Activity
Throughout the material below, tally the lines containing "keyboard" and give the total with no accompanying text.
#### Source material
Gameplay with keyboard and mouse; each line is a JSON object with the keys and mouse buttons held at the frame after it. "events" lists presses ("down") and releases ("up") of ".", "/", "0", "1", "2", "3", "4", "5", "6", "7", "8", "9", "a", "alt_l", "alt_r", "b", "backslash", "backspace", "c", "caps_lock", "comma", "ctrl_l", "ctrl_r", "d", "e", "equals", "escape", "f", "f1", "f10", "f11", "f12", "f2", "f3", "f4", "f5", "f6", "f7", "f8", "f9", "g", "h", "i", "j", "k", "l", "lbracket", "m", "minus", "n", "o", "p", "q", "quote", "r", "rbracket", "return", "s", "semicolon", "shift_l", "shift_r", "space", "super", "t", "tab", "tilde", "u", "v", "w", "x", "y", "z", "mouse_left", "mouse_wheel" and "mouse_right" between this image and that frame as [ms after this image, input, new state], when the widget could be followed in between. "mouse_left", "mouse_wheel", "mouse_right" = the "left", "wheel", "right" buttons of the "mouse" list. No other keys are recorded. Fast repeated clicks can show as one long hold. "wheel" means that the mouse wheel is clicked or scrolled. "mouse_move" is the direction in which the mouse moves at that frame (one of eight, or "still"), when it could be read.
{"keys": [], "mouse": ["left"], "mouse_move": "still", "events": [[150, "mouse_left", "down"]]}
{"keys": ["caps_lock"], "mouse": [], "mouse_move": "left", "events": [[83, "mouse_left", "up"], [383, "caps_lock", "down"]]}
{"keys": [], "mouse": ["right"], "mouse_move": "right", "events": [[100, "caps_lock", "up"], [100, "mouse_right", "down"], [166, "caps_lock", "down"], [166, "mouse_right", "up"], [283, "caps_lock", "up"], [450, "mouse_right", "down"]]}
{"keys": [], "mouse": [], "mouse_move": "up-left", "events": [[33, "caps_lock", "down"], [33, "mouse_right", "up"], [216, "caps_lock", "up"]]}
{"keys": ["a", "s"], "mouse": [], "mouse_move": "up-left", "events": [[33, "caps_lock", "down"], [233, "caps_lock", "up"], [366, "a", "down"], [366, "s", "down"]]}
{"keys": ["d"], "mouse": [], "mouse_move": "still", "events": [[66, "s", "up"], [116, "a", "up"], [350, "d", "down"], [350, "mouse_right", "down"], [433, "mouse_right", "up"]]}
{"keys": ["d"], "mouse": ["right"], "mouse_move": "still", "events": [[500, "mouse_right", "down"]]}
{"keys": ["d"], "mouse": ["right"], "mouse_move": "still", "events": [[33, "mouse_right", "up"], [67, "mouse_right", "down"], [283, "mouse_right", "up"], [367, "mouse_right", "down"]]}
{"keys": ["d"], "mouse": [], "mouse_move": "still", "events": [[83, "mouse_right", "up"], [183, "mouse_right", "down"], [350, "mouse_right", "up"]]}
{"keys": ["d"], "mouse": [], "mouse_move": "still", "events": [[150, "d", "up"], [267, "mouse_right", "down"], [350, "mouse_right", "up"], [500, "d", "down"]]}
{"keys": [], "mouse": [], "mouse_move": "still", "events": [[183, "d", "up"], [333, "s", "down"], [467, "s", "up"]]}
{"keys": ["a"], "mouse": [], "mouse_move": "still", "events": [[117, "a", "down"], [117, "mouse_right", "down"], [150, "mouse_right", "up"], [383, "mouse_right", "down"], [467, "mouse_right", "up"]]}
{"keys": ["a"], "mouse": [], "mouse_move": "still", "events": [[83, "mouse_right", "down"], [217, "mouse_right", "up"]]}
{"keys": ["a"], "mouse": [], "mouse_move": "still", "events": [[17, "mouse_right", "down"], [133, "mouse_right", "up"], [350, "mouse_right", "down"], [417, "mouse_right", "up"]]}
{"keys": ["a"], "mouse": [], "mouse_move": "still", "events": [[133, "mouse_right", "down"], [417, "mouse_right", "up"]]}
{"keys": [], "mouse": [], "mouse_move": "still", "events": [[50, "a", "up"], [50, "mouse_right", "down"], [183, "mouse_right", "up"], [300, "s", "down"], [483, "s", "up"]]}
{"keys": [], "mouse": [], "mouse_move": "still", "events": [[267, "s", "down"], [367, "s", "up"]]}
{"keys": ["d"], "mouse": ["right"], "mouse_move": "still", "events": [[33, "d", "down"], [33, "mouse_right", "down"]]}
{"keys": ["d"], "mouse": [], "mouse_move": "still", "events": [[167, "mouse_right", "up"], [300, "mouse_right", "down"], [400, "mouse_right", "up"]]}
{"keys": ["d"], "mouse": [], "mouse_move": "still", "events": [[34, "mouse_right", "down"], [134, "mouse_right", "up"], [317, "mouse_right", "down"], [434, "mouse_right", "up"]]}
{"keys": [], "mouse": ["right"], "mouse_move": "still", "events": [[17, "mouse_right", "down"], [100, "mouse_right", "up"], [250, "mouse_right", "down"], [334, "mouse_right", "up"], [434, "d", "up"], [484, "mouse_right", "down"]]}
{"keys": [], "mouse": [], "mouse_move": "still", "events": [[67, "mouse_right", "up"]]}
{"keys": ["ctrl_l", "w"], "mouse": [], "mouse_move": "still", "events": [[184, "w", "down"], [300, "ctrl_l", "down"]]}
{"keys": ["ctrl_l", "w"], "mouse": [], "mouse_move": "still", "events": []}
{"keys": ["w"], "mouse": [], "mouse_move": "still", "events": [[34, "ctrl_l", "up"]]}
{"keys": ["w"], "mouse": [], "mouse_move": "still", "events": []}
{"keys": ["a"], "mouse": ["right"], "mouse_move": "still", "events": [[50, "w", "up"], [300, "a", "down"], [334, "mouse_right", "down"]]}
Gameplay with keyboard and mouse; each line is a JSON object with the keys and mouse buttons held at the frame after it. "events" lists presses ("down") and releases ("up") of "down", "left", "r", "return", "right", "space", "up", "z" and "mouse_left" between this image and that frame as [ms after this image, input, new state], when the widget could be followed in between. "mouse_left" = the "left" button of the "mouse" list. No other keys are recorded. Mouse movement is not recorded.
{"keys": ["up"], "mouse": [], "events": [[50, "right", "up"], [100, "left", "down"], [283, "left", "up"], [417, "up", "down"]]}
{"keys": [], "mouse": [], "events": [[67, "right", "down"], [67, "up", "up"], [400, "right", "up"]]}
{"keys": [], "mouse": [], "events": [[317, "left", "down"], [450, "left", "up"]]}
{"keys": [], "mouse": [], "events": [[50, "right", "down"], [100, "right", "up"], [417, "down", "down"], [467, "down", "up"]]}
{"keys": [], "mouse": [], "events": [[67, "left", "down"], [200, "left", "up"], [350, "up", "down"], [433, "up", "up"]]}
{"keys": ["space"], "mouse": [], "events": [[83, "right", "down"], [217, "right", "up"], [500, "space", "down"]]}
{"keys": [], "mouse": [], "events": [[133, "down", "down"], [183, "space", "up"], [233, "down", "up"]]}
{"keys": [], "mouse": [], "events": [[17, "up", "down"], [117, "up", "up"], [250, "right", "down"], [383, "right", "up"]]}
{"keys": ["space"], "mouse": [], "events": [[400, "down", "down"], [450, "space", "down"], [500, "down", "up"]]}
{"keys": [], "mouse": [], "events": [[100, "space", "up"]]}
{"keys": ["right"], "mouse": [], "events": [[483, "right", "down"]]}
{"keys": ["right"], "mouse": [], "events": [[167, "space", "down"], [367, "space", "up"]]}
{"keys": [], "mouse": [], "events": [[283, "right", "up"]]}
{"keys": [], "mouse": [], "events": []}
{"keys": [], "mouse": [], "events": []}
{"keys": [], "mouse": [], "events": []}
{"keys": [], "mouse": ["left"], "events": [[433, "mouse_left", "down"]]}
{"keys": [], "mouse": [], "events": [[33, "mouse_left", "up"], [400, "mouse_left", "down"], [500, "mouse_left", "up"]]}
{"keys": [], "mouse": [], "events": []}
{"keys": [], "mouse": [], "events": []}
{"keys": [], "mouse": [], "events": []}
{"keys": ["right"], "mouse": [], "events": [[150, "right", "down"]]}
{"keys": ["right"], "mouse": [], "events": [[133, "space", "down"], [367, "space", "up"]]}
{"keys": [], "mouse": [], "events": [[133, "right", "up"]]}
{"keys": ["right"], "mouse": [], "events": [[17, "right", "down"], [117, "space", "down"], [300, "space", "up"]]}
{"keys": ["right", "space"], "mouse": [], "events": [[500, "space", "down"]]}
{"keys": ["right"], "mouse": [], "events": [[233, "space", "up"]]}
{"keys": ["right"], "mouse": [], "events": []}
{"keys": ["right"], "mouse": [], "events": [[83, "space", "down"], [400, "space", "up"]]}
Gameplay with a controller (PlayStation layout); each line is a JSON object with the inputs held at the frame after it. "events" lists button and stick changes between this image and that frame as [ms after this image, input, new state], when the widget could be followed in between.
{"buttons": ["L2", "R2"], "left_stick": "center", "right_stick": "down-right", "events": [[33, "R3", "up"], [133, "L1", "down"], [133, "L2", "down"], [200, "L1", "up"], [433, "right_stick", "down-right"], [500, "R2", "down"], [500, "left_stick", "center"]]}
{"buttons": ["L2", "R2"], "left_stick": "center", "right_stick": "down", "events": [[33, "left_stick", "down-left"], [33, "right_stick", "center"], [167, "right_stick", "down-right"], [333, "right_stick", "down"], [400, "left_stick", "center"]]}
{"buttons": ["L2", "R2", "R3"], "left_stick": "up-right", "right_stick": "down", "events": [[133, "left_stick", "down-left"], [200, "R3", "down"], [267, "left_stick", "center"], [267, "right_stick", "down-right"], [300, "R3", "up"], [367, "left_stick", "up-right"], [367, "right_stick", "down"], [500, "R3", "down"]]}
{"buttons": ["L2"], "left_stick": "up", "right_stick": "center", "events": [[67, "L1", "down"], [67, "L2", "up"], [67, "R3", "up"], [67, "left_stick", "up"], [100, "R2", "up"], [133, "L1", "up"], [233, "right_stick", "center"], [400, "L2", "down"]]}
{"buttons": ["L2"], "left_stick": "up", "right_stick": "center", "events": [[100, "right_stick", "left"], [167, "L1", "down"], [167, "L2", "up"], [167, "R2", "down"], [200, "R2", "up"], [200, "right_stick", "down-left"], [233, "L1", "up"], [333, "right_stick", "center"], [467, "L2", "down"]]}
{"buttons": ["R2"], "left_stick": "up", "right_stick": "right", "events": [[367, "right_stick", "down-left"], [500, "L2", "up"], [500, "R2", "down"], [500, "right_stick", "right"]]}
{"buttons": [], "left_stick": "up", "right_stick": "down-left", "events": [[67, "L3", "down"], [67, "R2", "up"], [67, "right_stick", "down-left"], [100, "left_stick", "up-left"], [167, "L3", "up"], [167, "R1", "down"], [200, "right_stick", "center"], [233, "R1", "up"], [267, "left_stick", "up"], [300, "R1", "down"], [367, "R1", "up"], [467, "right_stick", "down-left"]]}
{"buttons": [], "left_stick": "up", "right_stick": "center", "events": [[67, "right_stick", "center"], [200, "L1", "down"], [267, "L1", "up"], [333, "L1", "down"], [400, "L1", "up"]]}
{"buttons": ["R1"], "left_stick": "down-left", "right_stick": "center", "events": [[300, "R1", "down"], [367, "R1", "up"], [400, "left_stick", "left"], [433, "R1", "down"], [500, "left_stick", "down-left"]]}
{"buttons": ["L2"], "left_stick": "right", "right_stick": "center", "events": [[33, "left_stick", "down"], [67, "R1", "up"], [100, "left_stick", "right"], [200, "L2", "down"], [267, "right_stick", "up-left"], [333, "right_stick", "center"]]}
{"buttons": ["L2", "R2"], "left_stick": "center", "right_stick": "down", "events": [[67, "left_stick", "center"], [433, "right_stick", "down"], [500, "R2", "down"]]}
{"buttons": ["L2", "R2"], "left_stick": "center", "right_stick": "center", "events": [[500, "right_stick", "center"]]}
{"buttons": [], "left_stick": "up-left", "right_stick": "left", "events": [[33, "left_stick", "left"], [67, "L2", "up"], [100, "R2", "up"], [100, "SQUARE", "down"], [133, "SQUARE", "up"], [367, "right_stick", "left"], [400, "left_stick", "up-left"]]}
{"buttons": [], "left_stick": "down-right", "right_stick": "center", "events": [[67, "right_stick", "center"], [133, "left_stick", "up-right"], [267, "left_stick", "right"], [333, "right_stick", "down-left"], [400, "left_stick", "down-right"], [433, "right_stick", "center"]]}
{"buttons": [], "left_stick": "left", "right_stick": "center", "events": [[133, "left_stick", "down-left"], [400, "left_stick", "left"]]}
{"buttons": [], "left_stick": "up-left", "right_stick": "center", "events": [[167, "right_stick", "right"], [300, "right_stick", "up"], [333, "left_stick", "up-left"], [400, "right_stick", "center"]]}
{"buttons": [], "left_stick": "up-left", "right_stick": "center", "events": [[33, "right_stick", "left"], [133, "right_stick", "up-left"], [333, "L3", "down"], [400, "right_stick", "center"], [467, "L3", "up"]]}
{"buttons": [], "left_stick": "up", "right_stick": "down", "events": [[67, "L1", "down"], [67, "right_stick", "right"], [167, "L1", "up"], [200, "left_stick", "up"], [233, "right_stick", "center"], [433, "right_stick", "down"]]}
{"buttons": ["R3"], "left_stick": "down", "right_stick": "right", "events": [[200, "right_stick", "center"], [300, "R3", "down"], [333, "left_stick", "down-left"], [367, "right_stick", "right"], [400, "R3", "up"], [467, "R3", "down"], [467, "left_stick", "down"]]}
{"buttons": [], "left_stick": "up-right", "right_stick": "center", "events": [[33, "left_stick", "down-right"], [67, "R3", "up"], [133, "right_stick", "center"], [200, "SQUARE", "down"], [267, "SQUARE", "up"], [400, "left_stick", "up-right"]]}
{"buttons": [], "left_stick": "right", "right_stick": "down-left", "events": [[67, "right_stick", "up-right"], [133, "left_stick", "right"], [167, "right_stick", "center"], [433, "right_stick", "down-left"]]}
########
Result for this task
2